Question

Plink HWE QC question

0

Entering edit mode

10 months ago

janny.lau ▴ 10

Hello, I have been trying to do some QC on my SNP chip data using PLINK (I am using Rstudio to access PLINK). And I am very confused about the HWE qc.

One of the QC methods for PLINK is the Hardy Weinberg Equilibrium (--hwe). From my understanding, SNPs, where the chance of this deviation from HWE is due to random variation (with a specified p-value), will be excluded from further analysis - meaning that they deviate significantly from HWE. So, that would mean the smaller p-value you use, you are setting a more stringent HWE and that means fewer SNPs will be removed?

Therefore, small p-value = more SNPs retained and high p-value = less SNPs retained?

I honestly am very uncertain about this. If someone could please help me clear this up, I would appreciate it so very much.

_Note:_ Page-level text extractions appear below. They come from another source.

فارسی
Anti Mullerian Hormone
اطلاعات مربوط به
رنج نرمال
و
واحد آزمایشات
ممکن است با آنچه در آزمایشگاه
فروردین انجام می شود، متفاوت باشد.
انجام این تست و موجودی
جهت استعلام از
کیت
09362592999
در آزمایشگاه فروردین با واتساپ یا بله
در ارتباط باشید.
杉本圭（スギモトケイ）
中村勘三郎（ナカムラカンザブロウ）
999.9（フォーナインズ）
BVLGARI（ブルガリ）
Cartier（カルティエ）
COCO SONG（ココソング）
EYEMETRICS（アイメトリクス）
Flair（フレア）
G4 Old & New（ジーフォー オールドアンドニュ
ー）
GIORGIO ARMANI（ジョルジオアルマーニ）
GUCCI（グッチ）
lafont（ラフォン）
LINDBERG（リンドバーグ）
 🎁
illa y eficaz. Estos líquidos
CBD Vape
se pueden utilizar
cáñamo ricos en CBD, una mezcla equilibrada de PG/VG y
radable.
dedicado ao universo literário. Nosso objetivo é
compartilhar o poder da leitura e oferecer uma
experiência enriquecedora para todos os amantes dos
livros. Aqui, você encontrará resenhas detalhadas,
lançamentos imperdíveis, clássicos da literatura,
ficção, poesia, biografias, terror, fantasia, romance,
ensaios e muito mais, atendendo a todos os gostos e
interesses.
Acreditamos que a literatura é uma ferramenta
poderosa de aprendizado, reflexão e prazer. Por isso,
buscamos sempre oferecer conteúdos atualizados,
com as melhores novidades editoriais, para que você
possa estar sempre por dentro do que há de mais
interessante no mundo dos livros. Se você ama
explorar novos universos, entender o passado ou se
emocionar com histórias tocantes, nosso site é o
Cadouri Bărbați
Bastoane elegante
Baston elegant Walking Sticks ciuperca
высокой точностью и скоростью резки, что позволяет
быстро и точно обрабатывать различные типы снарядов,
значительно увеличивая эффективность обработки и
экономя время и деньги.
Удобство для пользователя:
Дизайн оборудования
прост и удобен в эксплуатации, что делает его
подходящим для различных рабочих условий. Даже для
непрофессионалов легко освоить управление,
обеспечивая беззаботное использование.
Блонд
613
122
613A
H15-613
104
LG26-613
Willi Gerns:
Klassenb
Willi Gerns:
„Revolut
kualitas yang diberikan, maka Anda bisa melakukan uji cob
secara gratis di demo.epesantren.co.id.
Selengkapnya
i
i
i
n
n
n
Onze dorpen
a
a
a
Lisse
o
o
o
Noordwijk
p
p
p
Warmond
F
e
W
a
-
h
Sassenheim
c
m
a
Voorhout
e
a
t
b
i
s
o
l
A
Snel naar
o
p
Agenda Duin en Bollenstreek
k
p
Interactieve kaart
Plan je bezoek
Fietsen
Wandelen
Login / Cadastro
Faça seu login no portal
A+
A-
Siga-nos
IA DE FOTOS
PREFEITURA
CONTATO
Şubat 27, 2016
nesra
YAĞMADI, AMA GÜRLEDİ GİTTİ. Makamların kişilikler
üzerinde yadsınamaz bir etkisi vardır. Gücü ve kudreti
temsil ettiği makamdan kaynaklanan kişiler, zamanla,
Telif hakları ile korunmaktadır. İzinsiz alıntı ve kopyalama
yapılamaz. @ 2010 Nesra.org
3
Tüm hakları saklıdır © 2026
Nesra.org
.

HWE Plink p-value • 1.4k views

ADD COMMENT • link updated 10 months ago by bk11 ★ 3.1k • written 10 months ago by janny.lau ▴ 10

score 0 · Answer 1 · 2024-09-19

You're close, but there's a little mix-up in the interpretation. Let me clarify how the Hardy-Weinberg Equilibrium (HWE) test works in PLINK:

HWE Test and p-Value: The HWE test checks if the genotype frequencies deviate from expected frequencies under Hardy-Weinberg Equilibrium. The p-value from this test indicates how likely it is to observe a deviation as extreme as the one observed, given that the SNP is in equilibrium.

Interpreting p-Values:

Small p-Value: A small p-value (e.g., <0.0001) indicates that the SNP is significantly out of HWE. This suggests that there might be some problem with the SNP, such as genotyping errors, population stratification, or selection pressures. Smaller p-values lead to more SNPs being flagged for removal because they indicate stronger evidence of deviation from HWE.

Large p-Value: A large p-value suggests that the SNP does not show a significant deviation from HWE and is likely to be in equilibrium. Larger p-values mean fewer SNPs are flagged for removal.

Setting the Threshold: When you use the --hwe flag in PLINK, you specify a p-value threshold. SNPs with p-values below this threshold are excluded from further analysis. For example, --hwe 1e-6 will exclude SNPs with p-values less than 10e-6, which is a very stringent threshold, leading to more SNPs being removed. Conversely, a threshold of --hwe 0.05 is less stringent, leading to fewer SNPs being excluded.

In summary:

Smaller p-value threshold: More stringent criteria, more SNPs removed.

Larger p-value threshold: Less stringent criteria, fewer SNPs removed.

I hope this clears up the confusion!